Die Provisionshöhe beim Immobilienkauf bzw. Immobilienverkauf variiert von Bundesland zu Bundesland.
Auch die bisherige Verteilung der Maklerprovision zwischen Käufer und Verkäufer ist sehr unterschiedlich:

Wie hoch die Maklerprovision sein darf, ist gesetzlich nicht genau festgelegt.
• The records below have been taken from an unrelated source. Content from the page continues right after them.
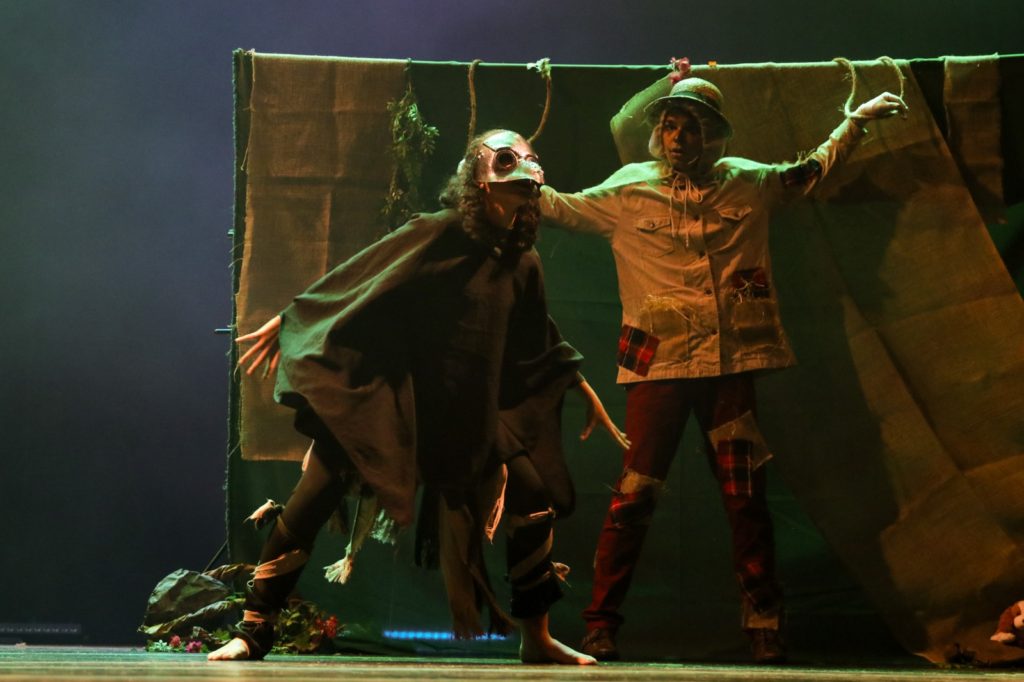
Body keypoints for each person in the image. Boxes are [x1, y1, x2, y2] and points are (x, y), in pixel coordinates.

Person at [207, 129, 629, 665]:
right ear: (480, 179)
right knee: (317, 491)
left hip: (468, 412)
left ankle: (537, 639)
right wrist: (297, 317)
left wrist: (581, 385)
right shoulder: (439, 231)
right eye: (507, 162)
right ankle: (253, 630)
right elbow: (360, 279)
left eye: (530, 164)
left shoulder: (522, 261)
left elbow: (537, 342)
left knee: (533, 494)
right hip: (396, 401)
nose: (524, 174)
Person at [538, 76, 908, 663]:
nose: (677, 137)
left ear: (713, 134)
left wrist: (854, 122)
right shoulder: (629, 189)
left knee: (745, 495)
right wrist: (507, 174)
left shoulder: (747, 181)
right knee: (634, 495)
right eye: (669, 125)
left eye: (690, 127)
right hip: (659, 365)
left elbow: (808, 172)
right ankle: (600, 624)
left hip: (730, 362)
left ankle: (764, 624)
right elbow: (559, 207)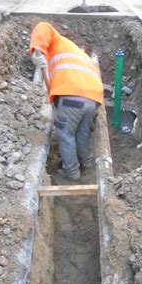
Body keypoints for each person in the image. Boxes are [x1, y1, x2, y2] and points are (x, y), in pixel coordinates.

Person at [29, 22, 103, 181]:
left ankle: (71, 171)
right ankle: (87, 163)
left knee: (66, 135)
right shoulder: (82, 56)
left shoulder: (58, 41)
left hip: (70, 97)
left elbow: (43, 27)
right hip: (93, 98)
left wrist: (38, 50)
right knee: (82, 133)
Beim Immobilienverkauf gilt jedoch der Rahmen des Üblichen:
Meist wird ein fester prozentualer Anteil des tatsächlichen Kaufpreises vereinbart, der je nach Bundesland und Region zwischen drei und rund sieben Prozent liegt, zuzüglich Mehrwertsteuer.

An diesem vor Ort üblichen Prozentanteil sollte sich die Höhe der Maklerprovision auch orientieren.
So urteilte der Bundesgerichtshof, dass die Provision nicht rund elf Prozent des Kaufpreises betragen darf, wenn in der Region sieben Prozent gängig sind (BGH, Az.: I ZR 5/15).

Überblick:

Höhe der Maklercourtage und Aufteilung in den Bundesländern:
Die folgende Übersicht orientiert sich an den marktüblichen Regelungen in den verschiedenen Bundesländern und soll nur eine grobe Orientierung geben.
Je nach Region sind in den einzelnen Bundesländern auch Abweichungen möglich.

Bundesland Maklerprovision gesamt Anteil Verkäufer Anteil Käufer
Baden-Württemberg 7,14 % 3,57 % 3,57 %
Bayern 7,14 % 3,57 % 3,57 %
Berlin 7,14 % 0 % 7,14 %
Brandenburg 7,14 % 0 % 7,14 %
Bremen 5,95 % 0 % 5,95 %
Hamburg 6,25 % 0 % 6,25 %
Hessen 5,95 % 0 % 5,95 %
Mecklenburg-Vorpommern 5,95 % 2,38 % 3,57 %
Niedersachsen*

7,14 % oder 4,76
bis 5,95 %

3,57 % oder 0 % 3,57 % oder
4,76 bis 5,95 %
Nordrhein-Westfalen 7,14 % 3,57 % 3,57 %
Rheinland-Pfalz 7,14 % 3,57 % 3,57 %
Saarland 7,14 % 3,57 % 3,57 %
Sachsen 7,14 % 3,57 % 3,57 %
Sachsen-Anhalt 7,14 % 3,57 % 3,57 %
Schleswig-Holstein 7,14 % 3,57 % 3,57 %
Thüringen 7,14 % 3,57 % 3,57 %
(Stand: Dezember 2020)
*In Niedersachsen gibt je nach Region, zwei unterschiedliche Modelle zu Provisionshöhe und Verteilung.